#### [Folgendes bearbeiten]
a) Übersetze aus dem Thread über den Biketreff den Satz „Es gibt einen MTB-Biketreff für Mountainbiketouren.“ ins Englische.
b) Gib aus dem Thread über den Biketreff den Abschnitt von „Es gibt einen“ bis „Trotzdem biste einjeladen!“ wortgetreu wieder.

#### [Ausgewählte Textstelle]
______

# Biketreff



## Rock-the-forest (4. März 2005)

hi 
ich wollte mal fragen ob jemand in Karlsruhe ein Biketreff kennt?


----------



## eL (4. März 2005)

nein wir mögen keine biketreffs


----------



## MTB-News.de




----------



## Rock-the-forest (4. März 2005)

ja fährt man dann im Arsch der welt alleine???


----------



## Waldgeist (5. März 2005)

Rock-the-forest schrieb:
			
		

> hi
> ich wollte mal fragen ob jemand in Karlsruhe ein Biketreff kennt?



Es gibt einen MTB-Biketreff für Mountainbiketouren. Veranstalter ist der Schwarzwaldverein Wettersbach bei Karlsruhe
näheres hier MTB-Biketreff



			
				eL schrieb:
			
		

> nein wir mögen keine biketreffs


@eL ??   Warum nicht , du warst doch letztes Jahr dabei (Tour "von Turm zu Turm" Beweismaterial liegt vor! ) Trotzdem biste einjeladen!

Bis denne Waldgeist


----------



## BrooKy (5. März 2005)

______

#### [Bereitgestellte Daten]
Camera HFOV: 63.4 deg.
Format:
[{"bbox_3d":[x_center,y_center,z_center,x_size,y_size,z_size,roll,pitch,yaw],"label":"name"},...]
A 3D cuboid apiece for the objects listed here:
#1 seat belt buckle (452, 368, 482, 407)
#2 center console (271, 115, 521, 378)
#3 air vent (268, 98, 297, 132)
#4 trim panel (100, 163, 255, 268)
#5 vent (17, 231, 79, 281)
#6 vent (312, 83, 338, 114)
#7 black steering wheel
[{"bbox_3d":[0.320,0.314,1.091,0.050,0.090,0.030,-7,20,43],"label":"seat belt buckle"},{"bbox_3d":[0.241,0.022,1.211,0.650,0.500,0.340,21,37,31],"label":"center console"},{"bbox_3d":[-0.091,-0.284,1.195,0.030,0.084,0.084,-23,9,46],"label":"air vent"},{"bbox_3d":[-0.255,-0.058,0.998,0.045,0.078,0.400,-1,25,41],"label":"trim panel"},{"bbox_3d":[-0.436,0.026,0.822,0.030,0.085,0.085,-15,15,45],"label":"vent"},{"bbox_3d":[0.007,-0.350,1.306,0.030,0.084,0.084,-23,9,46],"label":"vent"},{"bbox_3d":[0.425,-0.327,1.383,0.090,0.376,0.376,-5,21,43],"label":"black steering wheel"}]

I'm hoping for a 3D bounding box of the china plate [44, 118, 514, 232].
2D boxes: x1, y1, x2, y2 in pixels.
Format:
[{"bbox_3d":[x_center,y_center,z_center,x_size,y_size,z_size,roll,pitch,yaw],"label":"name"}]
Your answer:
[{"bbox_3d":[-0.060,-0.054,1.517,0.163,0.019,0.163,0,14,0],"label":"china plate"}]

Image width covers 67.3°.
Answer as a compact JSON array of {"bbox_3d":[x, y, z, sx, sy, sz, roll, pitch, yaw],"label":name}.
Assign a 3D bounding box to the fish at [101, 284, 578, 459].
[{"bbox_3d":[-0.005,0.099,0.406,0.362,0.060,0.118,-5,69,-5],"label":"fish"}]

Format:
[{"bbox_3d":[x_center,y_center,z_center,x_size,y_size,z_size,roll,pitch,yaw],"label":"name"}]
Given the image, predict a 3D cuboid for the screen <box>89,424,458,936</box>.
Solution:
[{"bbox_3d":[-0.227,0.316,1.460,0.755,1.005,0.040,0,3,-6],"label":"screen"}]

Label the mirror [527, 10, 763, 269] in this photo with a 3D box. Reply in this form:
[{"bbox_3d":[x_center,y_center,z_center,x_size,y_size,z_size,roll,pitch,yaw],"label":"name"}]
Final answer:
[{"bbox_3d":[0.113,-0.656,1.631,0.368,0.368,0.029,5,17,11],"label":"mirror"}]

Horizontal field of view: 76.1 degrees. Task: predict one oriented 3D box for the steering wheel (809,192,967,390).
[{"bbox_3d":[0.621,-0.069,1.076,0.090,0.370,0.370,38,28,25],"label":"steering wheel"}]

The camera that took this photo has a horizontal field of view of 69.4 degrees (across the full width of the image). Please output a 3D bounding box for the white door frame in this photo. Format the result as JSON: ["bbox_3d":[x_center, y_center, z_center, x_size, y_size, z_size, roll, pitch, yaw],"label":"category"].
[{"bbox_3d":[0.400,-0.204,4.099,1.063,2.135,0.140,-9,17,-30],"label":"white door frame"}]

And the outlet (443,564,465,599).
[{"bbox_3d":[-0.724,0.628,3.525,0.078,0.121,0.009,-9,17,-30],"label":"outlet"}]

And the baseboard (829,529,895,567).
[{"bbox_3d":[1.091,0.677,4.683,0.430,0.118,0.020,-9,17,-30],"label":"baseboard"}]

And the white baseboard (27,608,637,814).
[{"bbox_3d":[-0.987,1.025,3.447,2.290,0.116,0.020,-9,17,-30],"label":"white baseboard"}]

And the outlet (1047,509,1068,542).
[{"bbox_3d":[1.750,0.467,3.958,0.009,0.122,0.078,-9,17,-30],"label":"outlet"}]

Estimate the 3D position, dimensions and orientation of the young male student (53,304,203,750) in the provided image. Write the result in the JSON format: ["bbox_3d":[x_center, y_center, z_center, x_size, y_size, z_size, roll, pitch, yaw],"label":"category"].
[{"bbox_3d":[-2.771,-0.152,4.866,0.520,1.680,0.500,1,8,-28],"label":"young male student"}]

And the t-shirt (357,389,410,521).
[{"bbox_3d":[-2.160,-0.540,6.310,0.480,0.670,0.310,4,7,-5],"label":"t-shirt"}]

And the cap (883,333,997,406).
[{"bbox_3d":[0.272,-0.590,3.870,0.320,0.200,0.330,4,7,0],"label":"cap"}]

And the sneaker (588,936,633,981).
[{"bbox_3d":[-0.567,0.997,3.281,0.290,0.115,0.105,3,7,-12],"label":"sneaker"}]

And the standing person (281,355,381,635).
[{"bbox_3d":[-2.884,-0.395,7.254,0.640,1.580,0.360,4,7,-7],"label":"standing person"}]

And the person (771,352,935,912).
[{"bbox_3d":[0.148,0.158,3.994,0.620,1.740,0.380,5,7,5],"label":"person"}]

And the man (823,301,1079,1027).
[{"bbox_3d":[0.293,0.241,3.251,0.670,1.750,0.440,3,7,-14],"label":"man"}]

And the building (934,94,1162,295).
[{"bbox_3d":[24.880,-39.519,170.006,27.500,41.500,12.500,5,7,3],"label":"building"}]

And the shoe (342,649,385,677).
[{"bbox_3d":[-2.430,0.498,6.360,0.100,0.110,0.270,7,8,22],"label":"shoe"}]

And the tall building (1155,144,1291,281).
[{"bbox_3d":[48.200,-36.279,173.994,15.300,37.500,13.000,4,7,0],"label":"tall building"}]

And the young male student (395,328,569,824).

______

#### [Lösungen der Aufgaben]
a) There is an MTB bike meetup for mountain bike tours.

b)
Es gibt einen MTB-Biketreff für Mountainbiketouren. Veranstalter ist der Schwarzwaldverein Wettersbach bei Karlsruhe
näheres hier MTB-Biketreff



			
				eL schrieb:
			
		

> nein wir mögen keine biketreffs


@eL ??   Warum nicht , du warst doch letztes Jahr dabei (Tour "von Turm zu Turm" Beweismaterial liegt vor! ) Trotzdem biste einjeladen!